On a busy day home with the kids, I saw a tweet float past my twitter feeds: “Dad-Mom Role Reversal- What happens when Dad stays home?” I thought it sounded good for Jason, who stays at home with the kids more often than I do, and forwarded it along to him without reading it. What I found out was that this article had deeply upset him. Instead of being a supportive article for working mothers about having dads stay home with the kids, it was a list of ways that dads don’t measure up to moms. Following this article, I ran across a slew of other articles that were different subjects but all had same same context: Dads just can’t cut it.

The problem with these articles is that they measure dads against moms as if dads are just a substitute for when mom isn’t around. This hardly seems fair. We wouldn’t look down on a dad for not breastfeeding his child or a mom for not properly teaching her son to fish. So why would we look down on a dad for not being a mom?? Dads do not cease to be a man just because they’re home with the kids. And why treat men as though their value is diminished when they’re home supporting and nurturing the most important people in our lives: our children.

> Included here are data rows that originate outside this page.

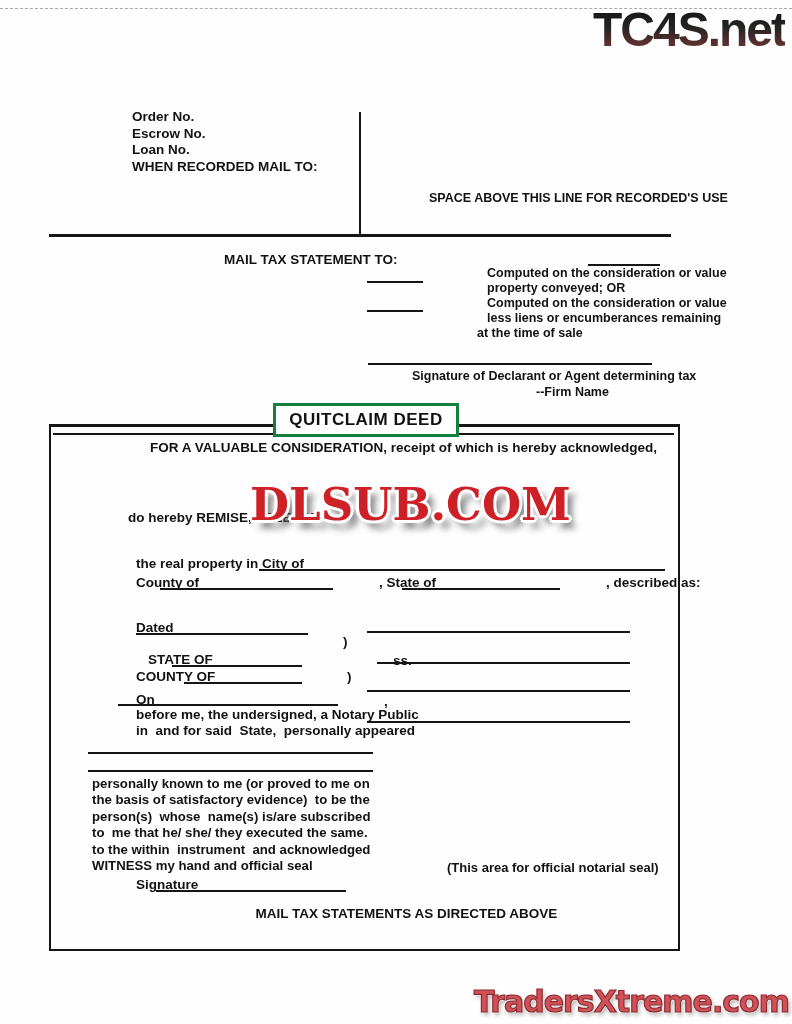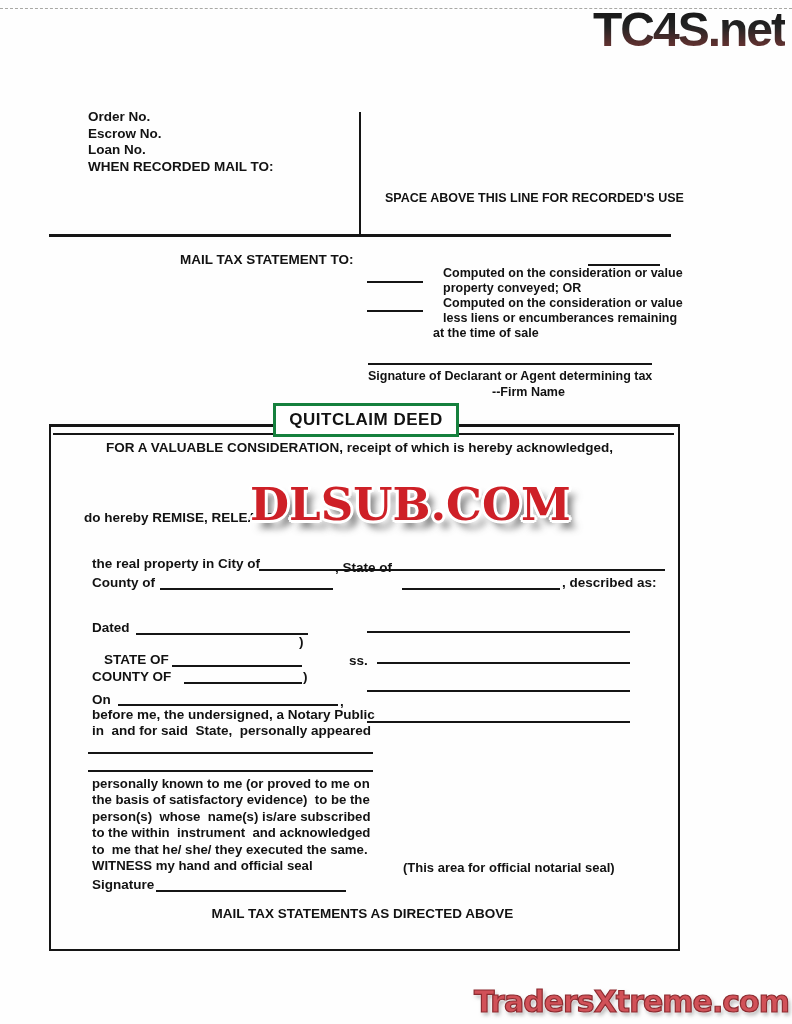"Order No." .t { margin-left: none -> 44px }
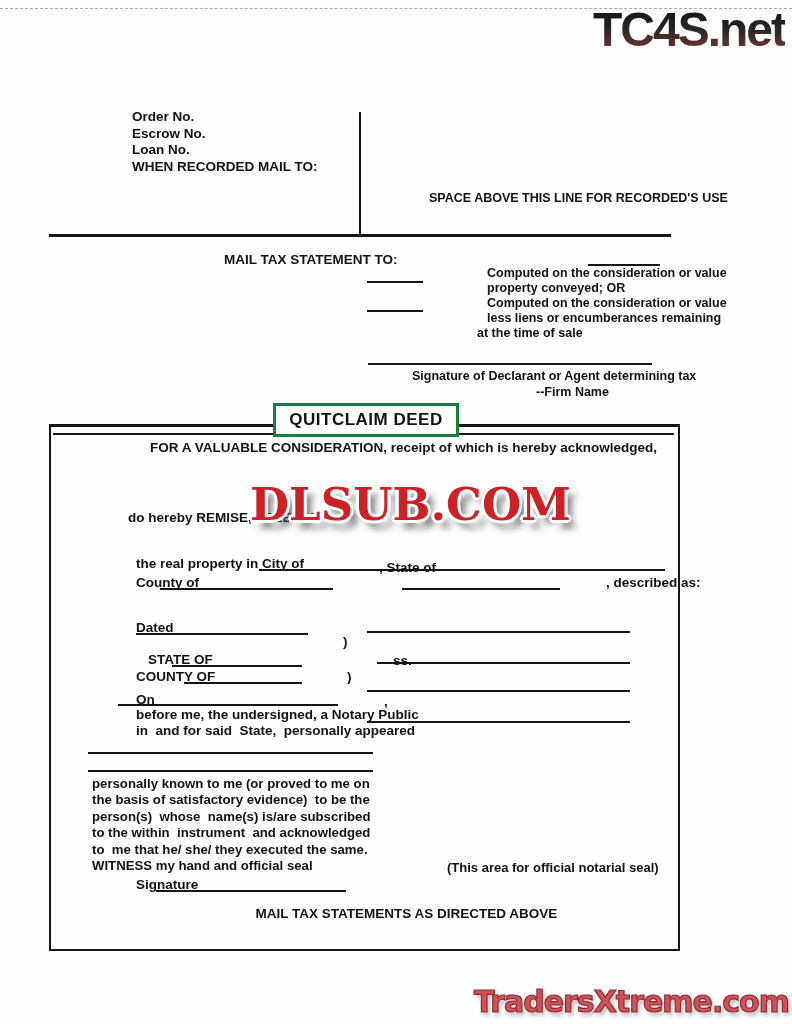", State of" div.t { top: 560px -> 575px }
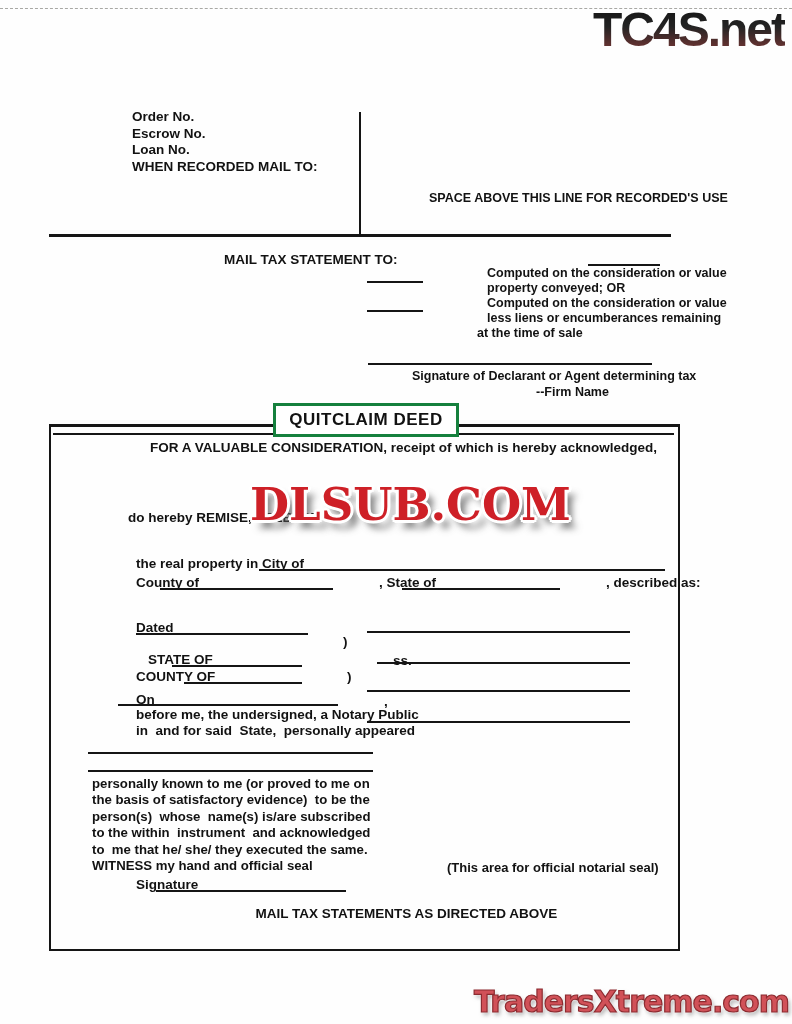"to the within instrument and" div { order: before "to me that he/ she/" -> after "to me that he/ she/" }
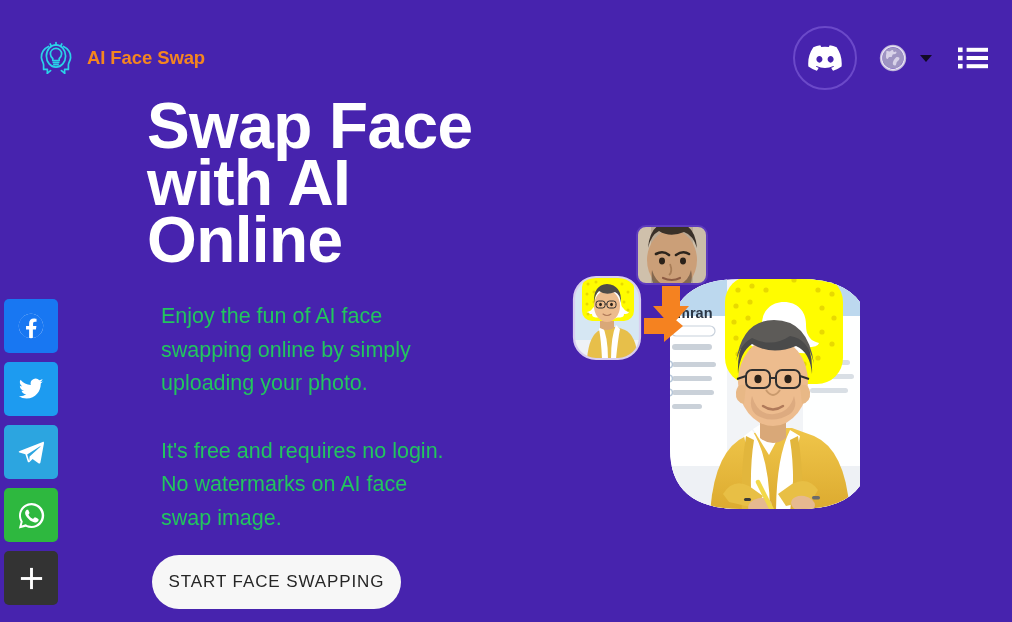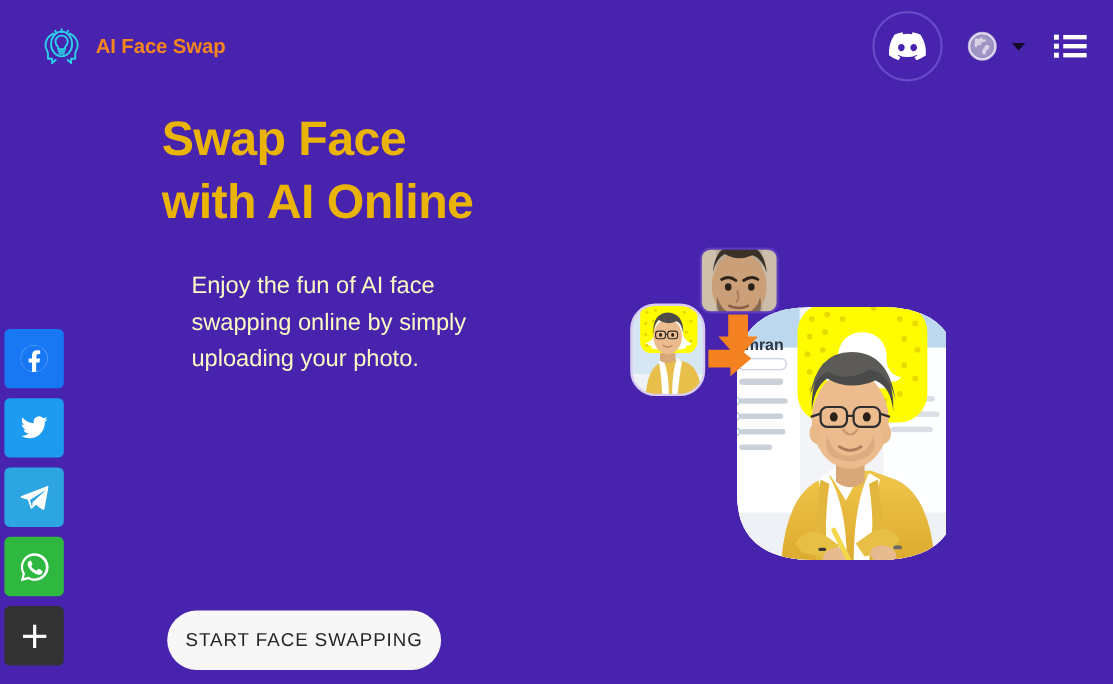"AI Face Swap" .header { top: 0 -> 16px }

Years ago, Jason worked from home part time while the kids were in school. When the kids were off of school, he was there with them. Was the house absolutely spotless? Well, no. Did the boys always leave the house matching? Ha. Uh, no. (Seems my boys lack the “matching” gene.)

But the kitchen was always picked up and dinner was always made. The kids made it to soccer and baseball practice on time. Jason was involved with their sports and coached them on how to do better. Homework was always complete and the boys felt confident in their schooling. Their grades soared, they had less problems at school, and in the evenings, since a lot of this work was done ahead of time, I had time to sit and teach them German words and phrases.

Life was good. There was a sense of relaxation knowing that while not everything was done up to my Type A Mom standards, the big stuff, the stuff that mattered most to our family, was taken care of. And most importantly, the kids were happy.

Bringing a baby into the house puts a new spin on the home life. The learning curve and the stakes seems higher. But the nice part about being a new mom is that people understand when things aren’t under control. No one expects a clean house and dinner on the table when you’ve been home all day with an infant. How is that any different than when dad begins his journey of staying home with the kids?

Children are a whole new language (for both parents) and it takes an entire immersion into their world to fully understand how to keep their lives and the house under control. Maybe if we granted dads the compassion and understanding that we extend to new moms, we’d find that dads are just as capable of running the show. With a dash of fart jokes on the side.